One more thing. Everything in this solar system orbits around the Sun and is smaller than the Sun. The Sun emanates a huge amount of light, radiating out in all directions. Everything in the solar system in the light of the Sun is casting a conical shadow behind it. Everything. A really clever creature could use this fact and the observations of eclipses over time to build the kind of model of the solar system we now have. The things the ancient sky watchers did gave birth to Astrology and her very clever daughter Astronomy. I often wonder how they did it, what technique did they use to get it all started? They didn't have our modern tools and methods. My best thought is that they left their bodies and traveled into the solar system to understand how it worked, then came back and used the journeys to help make sense of their observations of the sky.
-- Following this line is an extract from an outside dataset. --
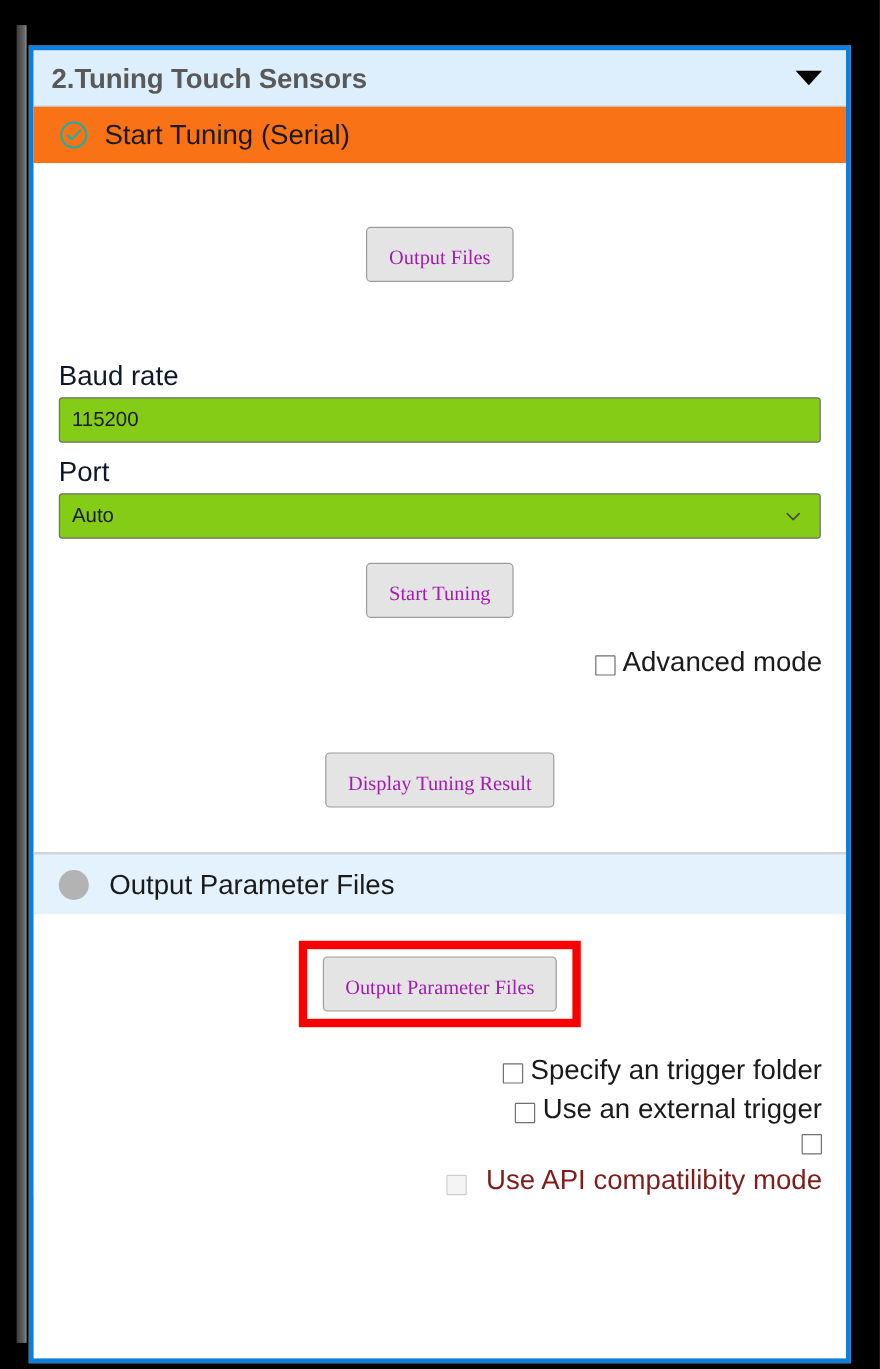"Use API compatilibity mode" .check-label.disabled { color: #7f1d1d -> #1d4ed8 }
I have a good eclipse anecdote that I'd like to add. Back in the early 90s we were on the fringes of a big solar eclipse. It was to be a partial eclipse for a few hours for us. I was in school at the time and had to take a bus to campus when the eclipse was to start. The light took on a watery hue, slightly green and dimmer. Of course you cannot look at the sun directly but my wife and I were planning to make a camera obscura out of a cardboard box to view it. Being as busy as we were we didn't get to it before the eclipse. As I was riding the bus, noting how many people were a bit awed by the weirdness of the sunlight I eventually noticed that the handful of pinhole sized apertures in the bus window frames and the dimming of the light were somehow making camera obscura effects and projecting small images of the sun with a 'bite' taken out of on the floor of the bus! Even stranger, when I got to campus and walked under the trees, the thousands of pinholes made by the leaves of the many tree were making thousands of tiny eclipsed suns on the ground, and they would come and go as the spring breeze shook the leaves. As the hours went by I tracked the progress of the eclipse until the effect faded. It was strange and enchanting and I've never seen anything like it since.